Similarly, Lieberman says, “The people who are making money [with speech applications] aren’t just providing voice; they’re providing better speech recognition or a better microphone to eliminate background noise.”

Others are just at the beginning phases of not only providing basic speech applications but also detecting sentiment via the speaker’s tone of voice, word choices, etc. “You could put these words through a text engine but would not get the same type of results back,” Freeze says. Another reason some have failed to monetize speech applications is that an offering was pushed out quickly without enough investment and development behind it—just like cheap jeans that fall apart after you wear them a few times, says Lieberman.

Speech applications need to continue to evolve, Meadows says. “Each year the work becomes more difficult because customers continue to demand more.”

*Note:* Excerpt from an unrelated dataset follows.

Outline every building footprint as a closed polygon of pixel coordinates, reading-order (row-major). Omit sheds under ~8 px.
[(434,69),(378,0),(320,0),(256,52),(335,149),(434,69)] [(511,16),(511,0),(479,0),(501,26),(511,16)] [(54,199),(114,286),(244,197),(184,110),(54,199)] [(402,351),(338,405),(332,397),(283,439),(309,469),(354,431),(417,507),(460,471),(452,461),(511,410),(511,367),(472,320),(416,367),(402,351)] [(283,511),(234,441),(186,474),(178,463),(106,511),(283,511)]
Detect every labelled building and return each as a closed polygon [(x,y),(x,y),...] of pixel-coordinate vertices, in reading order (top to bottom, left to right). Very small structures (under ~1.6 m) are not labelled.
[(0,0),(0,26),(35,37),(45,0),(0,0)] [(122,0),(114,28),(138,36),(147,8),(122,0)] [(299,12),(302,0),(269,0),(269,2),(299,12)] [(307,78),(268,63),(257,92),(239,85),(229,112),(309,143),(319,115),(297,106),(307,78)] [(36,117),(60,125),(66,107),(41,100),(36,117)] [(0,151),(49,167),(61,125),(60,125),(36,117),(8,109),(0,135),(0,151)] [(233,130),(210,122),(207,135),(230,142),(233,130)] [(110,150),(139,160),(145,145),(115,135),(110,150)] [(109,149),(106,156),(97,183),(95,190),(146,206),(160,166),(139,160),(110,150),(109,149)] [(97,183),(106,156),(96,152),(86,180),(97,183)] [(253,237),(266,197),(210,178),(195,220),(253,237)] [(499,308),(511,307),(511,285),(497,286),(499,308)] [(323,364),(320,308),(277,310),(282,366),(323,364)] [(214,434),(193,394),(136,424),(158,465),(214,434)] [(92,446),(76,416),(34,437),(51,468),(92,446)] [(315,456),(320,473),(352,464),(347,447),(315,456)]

But investing in the technology alone isn’t enough, Freeze cautions. “We’ve seen failures and some heavy losses from some companies. Part of the reason is that they don’t understand the art of the possible.”

In other words, these companies develop speech applications without seeing—and explaining to potential customers—all of the possible uses of the technology. For example, they might see some of the IVR possibilities, but don’t incorporate natural language speech, which limits the user to only a few strictly defined phrases. As a result, the overall usage and monetization capability is limited.

Test, Test, Test

To be successful, speech application developers need to start small, test early and often, then expand from there, Freeze advises. “It’s important to understand that you need to walk before you can run.”

Testing is the missing element for many companies that don’t successfully monetize their speech applications, agrees Peggy Chen, chief marketing officer for SDL, a language translation provider. “You need to test the application at scale and across many types of content types.” If translations don’t work in areas with many different dialects (the Philippines has hundreds, for example), it won’t scale or monetize as expected.

Meadows adds that testing doesn’t end when the product is rolled out. Speech application providers need to continue to test and improve their offerings because customers will want better products with continually enhanced capabilities. The same speech application that might have been successful five years ago may fail today if it stops making progress.

AI Key to Future Monetization

More monetization of speech applications will come as artificial intelligence evolves and becomes more integrated with the apps, says Donna Fluss, president of DMG Consulting.

AI will also make its presence felt in voice-related advertising, Tushinskiy says. Rather than recording several different audio advertising messages, enterprises and advertising firms will need to generate just one, and AI will handle all of the variations.

“We are just at the beginning of converting existing IVR technologies to speech applications,” Fluss says. “Companies need to rethink their technology. Down the road, IVR and RPA will be coming together with AI and machine learning. The use of AI is just in its infancy.”